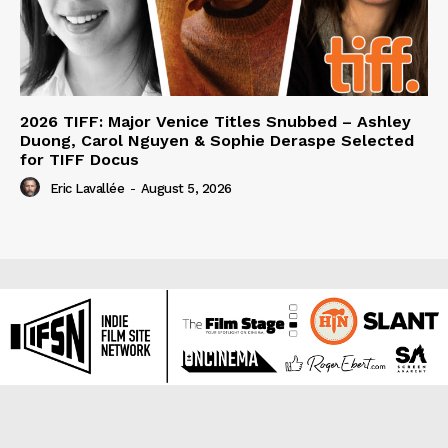
2026 TIFF: Major Venice Titles Snubbed – Ashley
Duong, Carol Nguyen & Sophie Deraspe Selected
for TIFF Docus
Eric Lavallée
-
August 5, 2026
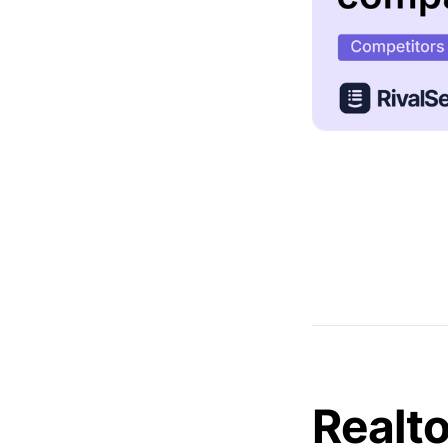
Realto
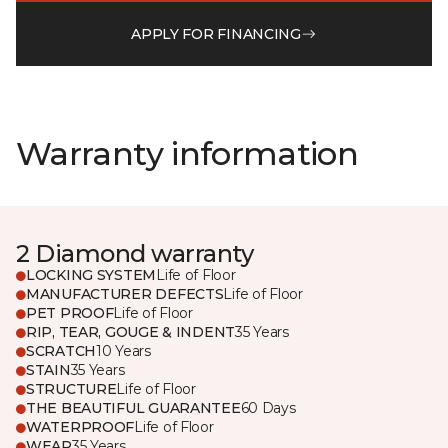
APPLY FOR FINANCING
Warranty information
2 Diamond warranty
LOCKING SYSTEM
Life of Floor
MANUFACTURER DEFECTS
Life of Floor
PET PROOF
Life of Floor
RIP, TEAR, GOUGE & INDENT
35 Years
SCRATCH
10 Years
STAIN
35 Years
STRUCTURE
Life of Floor
THE BEAUTIFUL GUARANTEE
60 Days
WATERPROOF
Life of Floor
WEAR
35 Years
^^^^^^^^^^^^^^^^
→ Directions
Copy out the text of the listing above line for line, without any changes, and leave out the pictures.

→ Your solution
2026 TIFF: Major Venice Titles Snubbed – Ashley
Duong, Carol Nguyen & Sophie Deraspe Selected
for TIFF Docus
Eric Lavallée
-
August 5, 2026
Realto
APPLY FOR FINANCING
Warranty information
2 Diamond warranty
LOCKING SYSTEM
Life of Floor
MANUFACTURER DEFECTS
Life of Floor
PET PROOF
Life of Floor
RIP, TEAR, GOUGE & INDENT
35 Years
SCRATCH
10 Years
STAIN
35 Years
STRUCTURE
Life of Floor
THE BEAUTIFUL GUARANTEE
60 Days
WATERPROOF
Life of Floor
WEAR
35 Years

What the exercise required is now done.